Recorded data
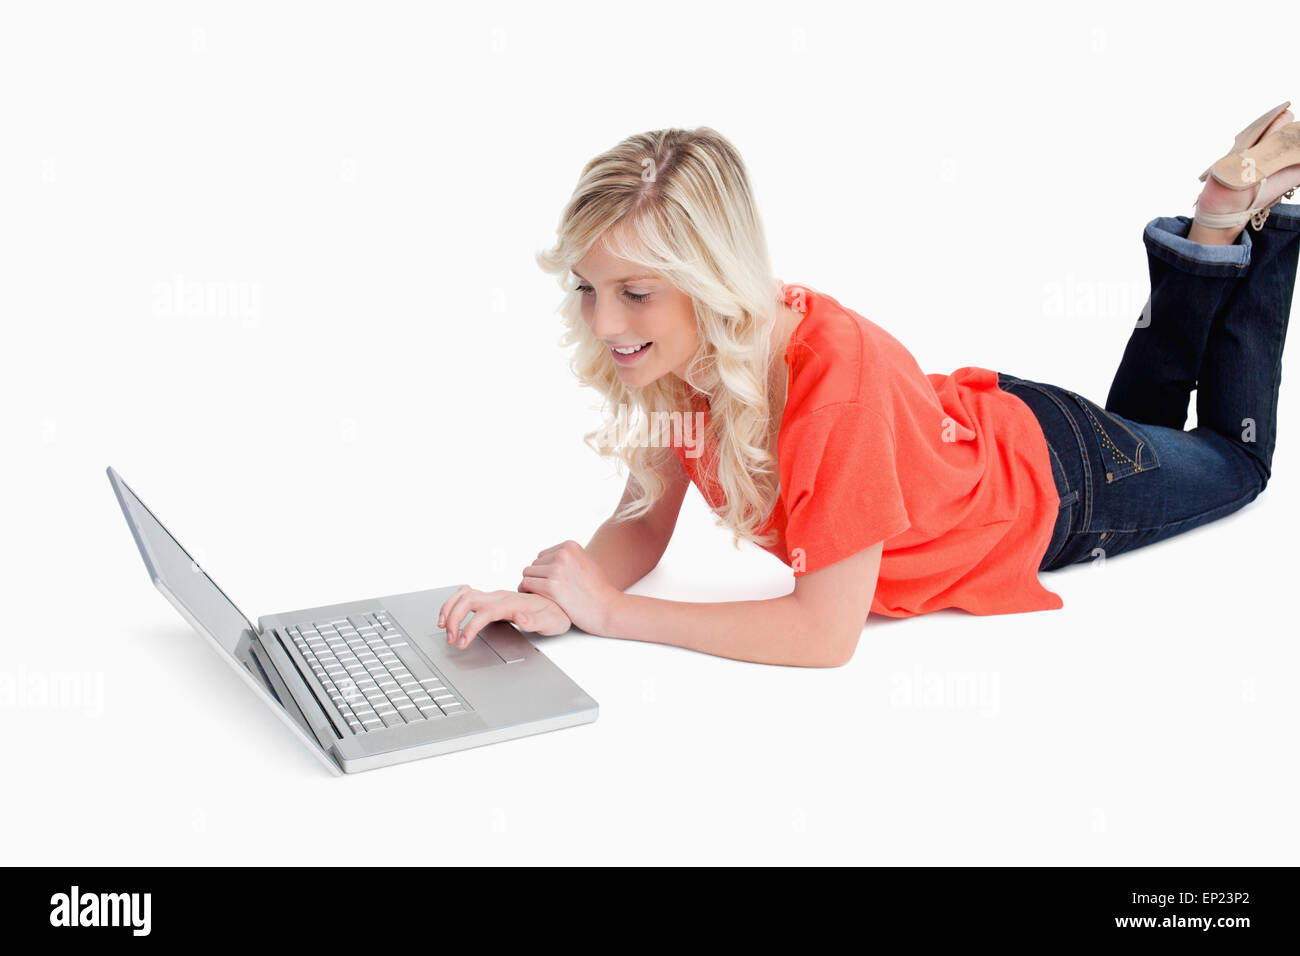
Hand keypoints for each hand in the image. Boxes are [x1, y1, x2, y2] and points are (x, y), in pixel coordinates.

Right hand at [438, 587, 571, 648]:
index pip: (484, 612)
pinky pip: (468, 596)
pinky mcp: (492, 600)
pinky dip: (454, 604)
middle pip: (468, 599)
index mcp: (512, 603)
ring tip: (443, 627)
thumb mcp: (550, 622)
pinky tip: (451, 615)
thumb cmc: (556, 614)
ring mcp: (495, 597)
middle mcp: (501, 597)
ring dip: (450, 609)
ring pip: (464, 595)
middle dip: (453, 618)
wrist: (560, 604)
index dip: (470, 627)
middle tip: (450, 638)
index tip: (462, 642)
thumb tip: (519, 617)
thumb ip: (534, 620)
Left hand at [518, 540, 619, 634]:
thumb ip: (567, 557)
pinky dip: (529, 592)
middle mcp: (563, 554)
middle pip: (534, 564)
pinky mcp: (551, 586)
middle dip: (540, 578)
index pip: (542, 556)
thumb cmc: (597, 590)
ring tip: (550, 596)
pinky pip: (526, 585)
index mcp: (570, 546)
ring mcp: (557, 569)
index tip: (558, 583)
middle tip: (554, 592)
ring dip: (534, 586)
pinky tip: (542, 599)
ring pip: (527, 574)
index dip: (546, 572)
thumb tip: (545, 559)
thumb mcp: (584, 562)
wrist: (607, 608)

---

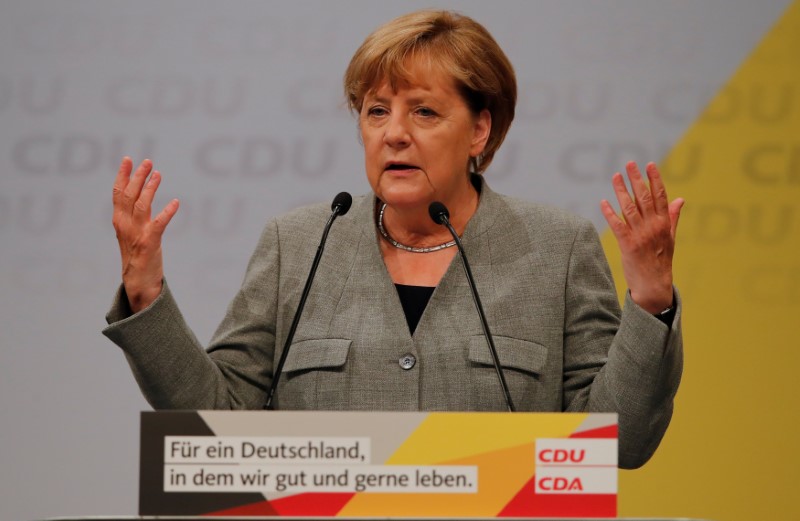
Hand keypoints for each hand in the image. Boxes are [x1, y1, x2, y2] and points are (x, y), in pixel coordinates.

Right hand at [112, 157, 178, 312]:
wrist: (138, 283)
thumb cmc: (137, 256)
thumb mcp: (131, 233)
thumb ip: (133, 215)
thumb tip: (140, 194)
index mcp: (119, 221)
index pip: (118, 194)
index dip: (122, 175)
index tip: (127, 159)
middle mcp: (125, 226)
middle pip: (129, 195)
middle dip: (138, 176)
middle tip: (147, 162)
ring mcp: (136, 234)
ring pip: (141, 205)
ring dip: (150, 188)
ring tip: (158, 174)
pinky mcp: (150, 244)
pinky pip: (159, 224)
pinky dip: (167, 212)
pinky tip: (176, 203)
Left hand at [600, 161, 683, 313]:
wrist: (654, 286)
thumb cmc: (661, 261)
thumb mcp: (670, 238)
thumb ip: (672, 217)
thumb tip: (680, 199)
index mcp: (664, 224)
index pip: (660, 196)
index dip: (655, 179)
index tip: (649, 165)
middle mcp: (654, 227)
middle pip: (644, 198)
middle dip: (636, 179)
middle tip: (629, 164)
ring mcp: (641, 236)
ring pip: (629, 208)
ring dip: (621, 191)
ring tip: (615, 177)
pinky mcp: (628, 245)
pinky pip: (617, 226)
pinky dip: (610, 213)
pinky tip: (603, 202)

● **PROBLEM DESCRIPTION**:
Answer with one number, namely the count of lines in the entries that include the word "hand".

● **WORKED SOLUTION**:
6